What kind of surgery is done for cervical cancer?
Surgery is one of the main treatments for cervical cancer. Find out about radical hysterectomy and radical trachelectomy, and what to expect before and after your operation.
The conventional treatment for early – stage cancer of the cervix is complete womb removal (hysterectomy) or pelvic radiotherapy and chemotherapy. These treatments make a woman unable to conceive or carry a child. Radical trachelectomy aims to treat cervical cancer by removing the cervix but leaving behind the uterus so you could become pregnant and carry a child in the future.

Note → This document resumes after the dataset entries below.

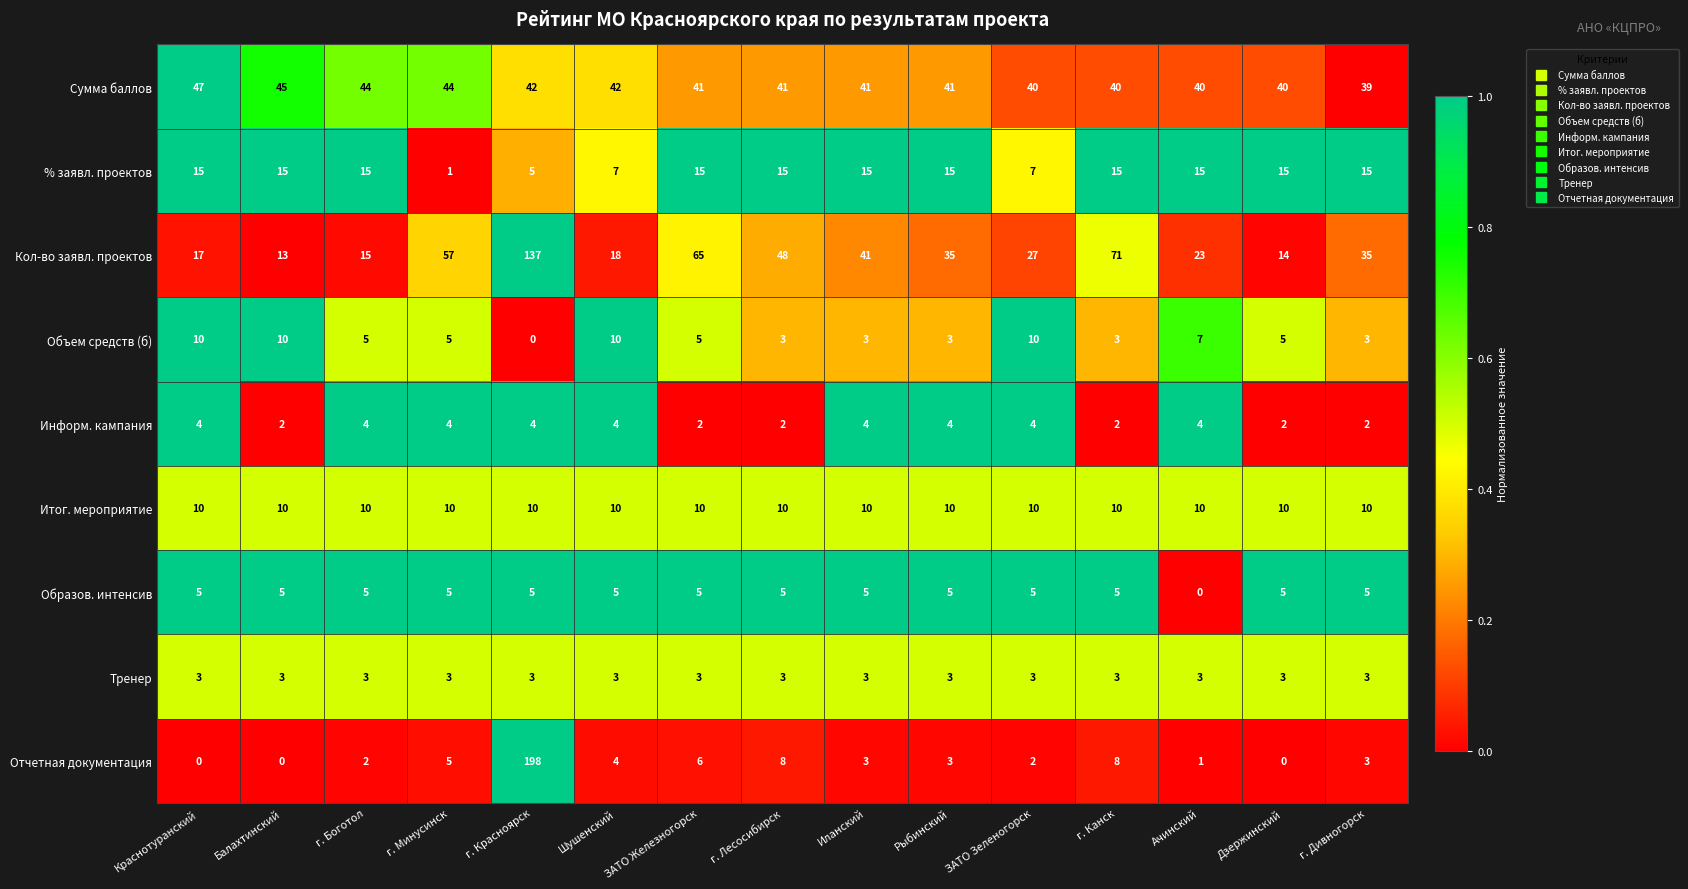

Which series changed the most between Рыбинский and Дзержинский?

Кол-во заявл. проектов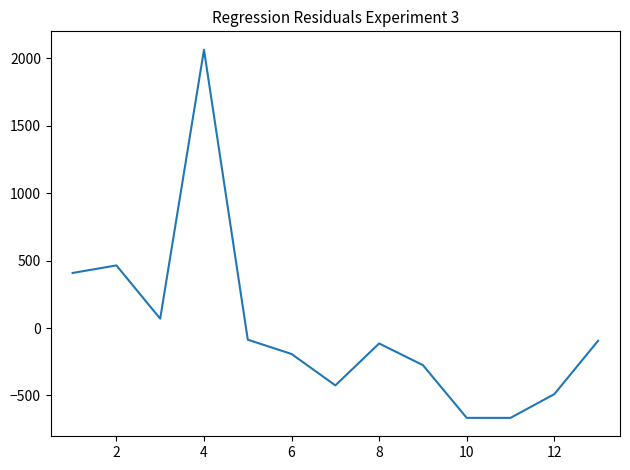

What is the difference between the maximum and minimum values?

2731.0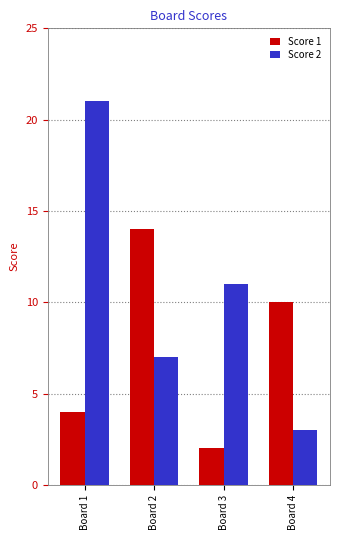

The Score 1 series shows 14 at Board 2. True or false?

True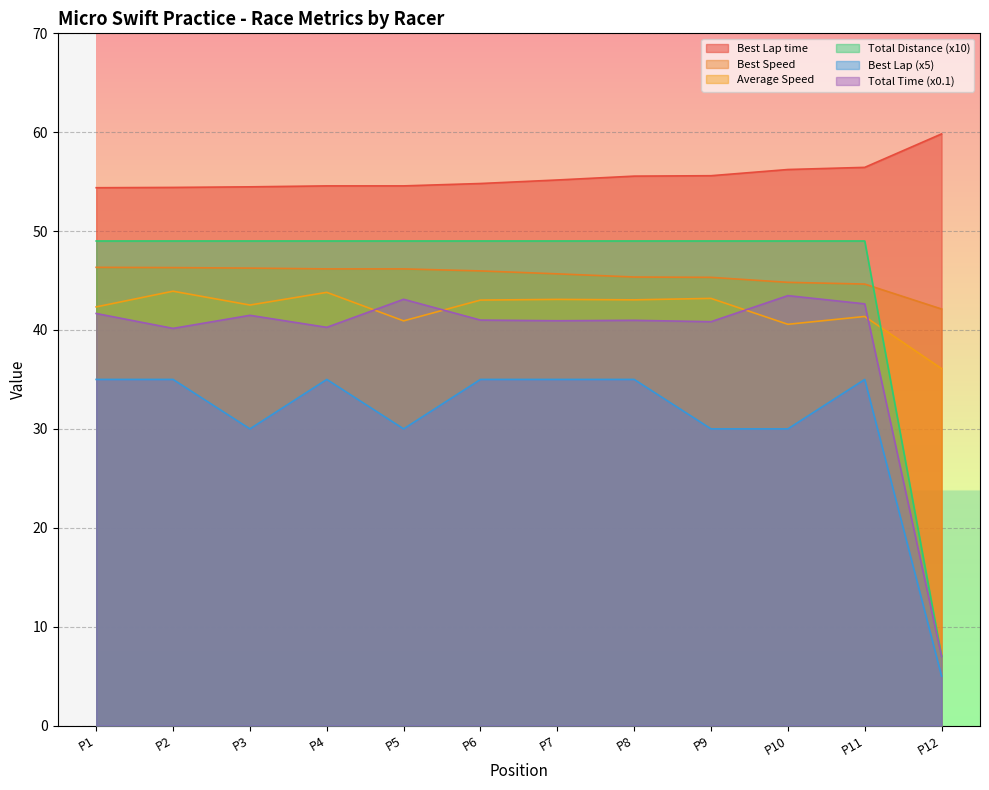

What is the highest value of the Average Speed series?

43.9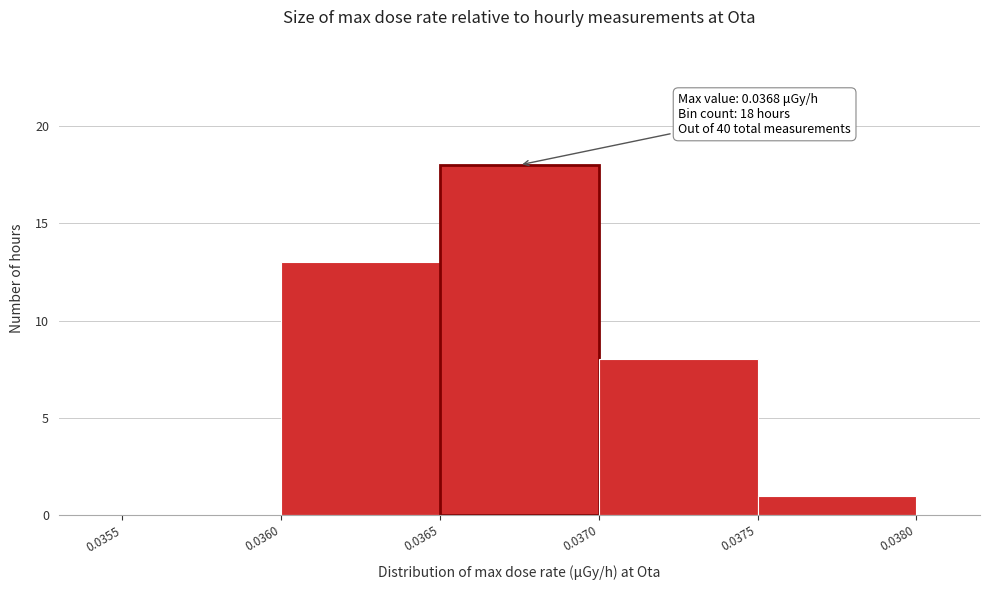

Over which range of the x-axis is the bar tallest?

0.0365 to 0.0370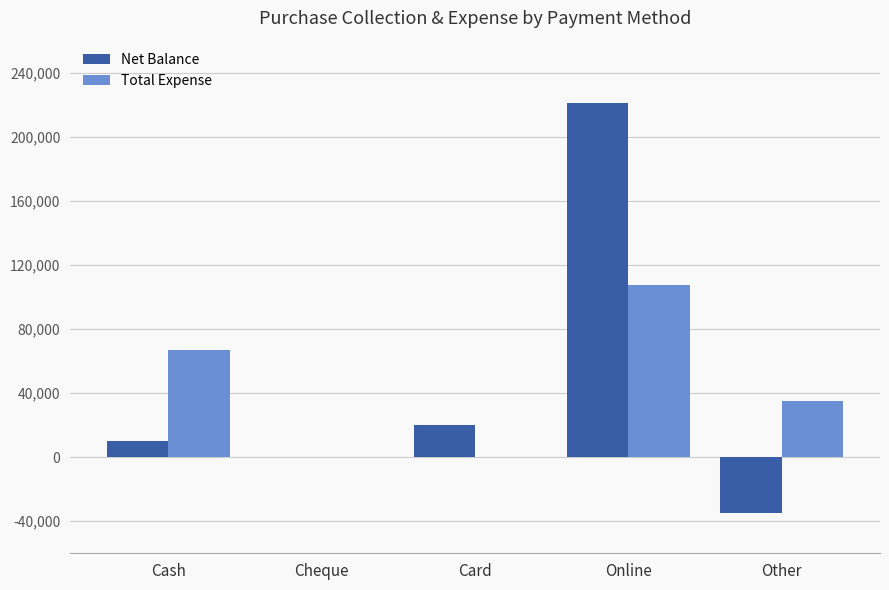

Where is Total Expense nearest to the value 53615?

Cash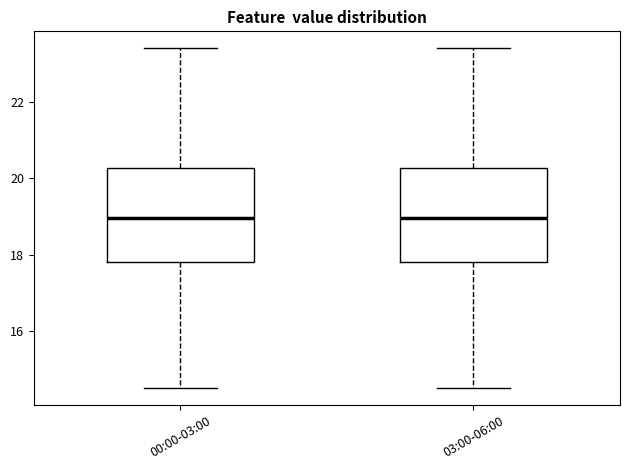

Reading left to right, transcribe this box plot: for each box, give where its median line is, the range the box spans, and where its two whiskers end, as read against the y-axis. The values are not printed on the chart, so give them approximately, as read against the axis.

00:00-03:00: median 19.0, box 17.8 to 20.2, whiskers 14.6 to 23.4
03:00-06:00: median 19.0, box 17.8 to 20.2, whiskers 14.6 to 23.4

Radical trachelectomy is a surgical technique that has been developed in recent years by skilled gynaecological oncologists in only a few specialist centres throughout the world. A radical trachelectomy is only suitable for women whose cancer is small and confined to the cervix. It is done vaginally for cancers less than 2cm and abdominally for cancers less than 4cm (needs more evidence). Radical hysterectomy involves removing the uterus(womb), cervix (neck of the womb) and tissues around the cervix, the upper third of the vagina, lymph glands in the pelvis and sometimes, the fallopian tubes and ovaries. The gold standard is with open surgery (cut on the tummy), the current evidence is supporting better survival with an open procedure. You can discuss keyhole operations (Laparoscopic or Robotic) with your surgeon.